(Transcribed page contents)
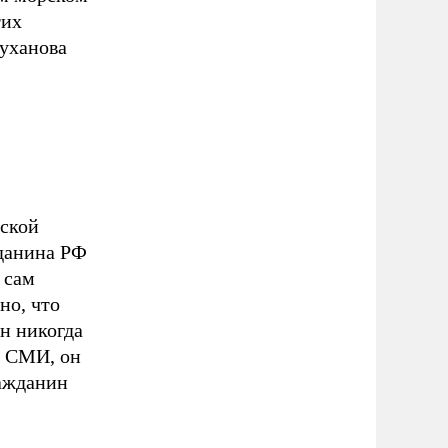
тих
руханова
вской
жданина РФ
 сам
но, что
он никогда
 СМИ, он
ражданин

▶ _Task statement_
What you give back must be the data above, reproduced exactly and free of pictures.

▶ _Result for this task_
тих
руханова
вской
жданина РФ
 сам
но, что
он никогда
 СМИ, он
ражданин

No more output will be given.